— EXCERPT TO READ —
--------------------

Reading, Not Thinking: Understanding and Bridging the Modality Gap When Text Becomes Pixels in Multimodal LLMs
A new training technique fixes AI's struggle to read text from images, raising math problem accuracy from 30% to over 92%.
A team of researchers from Johns Hopkins University and Meta has published a landmark study diagnosing a critical weakness in today's multimodal large language models (MLLMs). Models like GPT-4V, Claude 3, and Gemini, which can process both text and images, perform significantly worse when the text they need to reason about is presented as an image versus plain text tokens. This 'modality gap' was systematically measured across seven MLLMs and seven benchmarks, revealing it's highly task- and data-dependent. For instance, on synthetic math problems, performance degraded by over 60 percentage points, while on realistic document images from arXiv or Wikipedia, it was often comparable to text mode.
Through a grounded-theory analysis of over 4,000 errors, the team discovered that visual input selectively amplifies 'reading' errors—like misreading characters or failing to parse formatting—while leaving 'thinking' errors (knowledge and reasoning) unchanged. Some models even exhibited a 'chain-of-thought reasoning collapse,' where their step-by-step logic fell apart under visual input. The most impactful finding was that seemingly minor rendering choices, like font style, could swing accuracy by up to 47 points, highlighting the fragility of current vision encoders.
To bridge this gap, the researchers developed a novel 'self-distillation' training method. The technique involves having the model generate correct reasoning traces (chain-of-thought) using pure text input, then using those traces as training targets when the same problem is presented as an image. This teaches the vision encoder to extract textual information as reliably as the text tokenizer. The results were dramatic: on the GSM8K math benchmark, image-mode accuracy for their model skyrocketed from 30.71% to 92.72%, effectively closing the modality gap. Crucially, this improvement transferred to other, unseen benchmarks without causing catastrophic forgetting of other skills.
This work provides both a detailed map of a major limitation in current multimodal AI and a practical, scalable solution. The self-distillation method requires no additional human annotation and leverages the model's own capabilities, pointing toward a future where AI can truly understand documents in any format they appear.
- Diagnosed a 'modality gap' where MLLMs perform worse on text-in-images vs. pure text, with math accuracy dropping over 60 points on synthetic data.
- Found rendering choices like font are major confounders, swinging accuracy by up to 47 percentage points, and visual input causes 'reasoning collapse' in some models.
- Proposed 'self-distillation' method trains models on their own text-based reasoning paired with images, boosting GSM8K accuracy from 30.71% to 92.72%.
Why It Matters
This directly improves AI's ability to analyze real-world documents like PDFs, screenshots, and scanned forms, unlocking more reliable enterprise and research applications.

--------------------

— AIM OF THE TASK —
Can you write out the modality-gap summary again, starting with "- Found rendering" and going on through "and research applications.", substituting "performance" for "accuracy" each time it occurs?

(Collected data)
--------------------

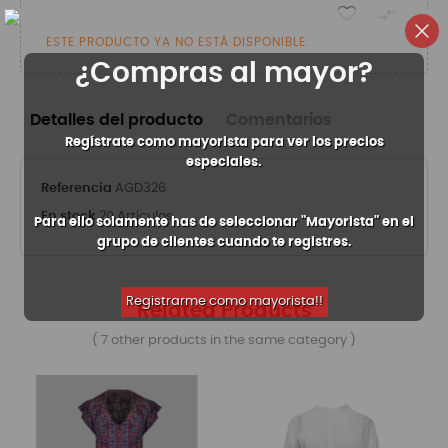

ESTE PRODUCTO YA NO ESTÁ DISPONIBLE.
¿Compras al mayor?
Detalles del producto
Comentarios
Regístrate como mayorista para ver los precios
especiales.
Referencia
AGD326
En stock
20 Artículos
Para ello solamente has de seleccionar "Mayorista" en el
grupo de clientes cuando te registres.
Registrarme como mayorista!!
Related Products
( 7 other products in the same category )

--------------------

— WORKED SOLUTION —
- Found rendering choices like font are major confounders, swinging performance by up to 47 percentage points, and visual input causes 'reasoning collapse' in some models.
- Proposed 'self-distillation' method trains models on their own text-based reasoning paired with images, boosting GSM8K performance from 30.71% to 92.72%.
Why It Matters
This directly improves AI's ability to analyze real-world documents like PDFs, screenshots, and scanned forms, unlocking more reliable enterprise and research applications.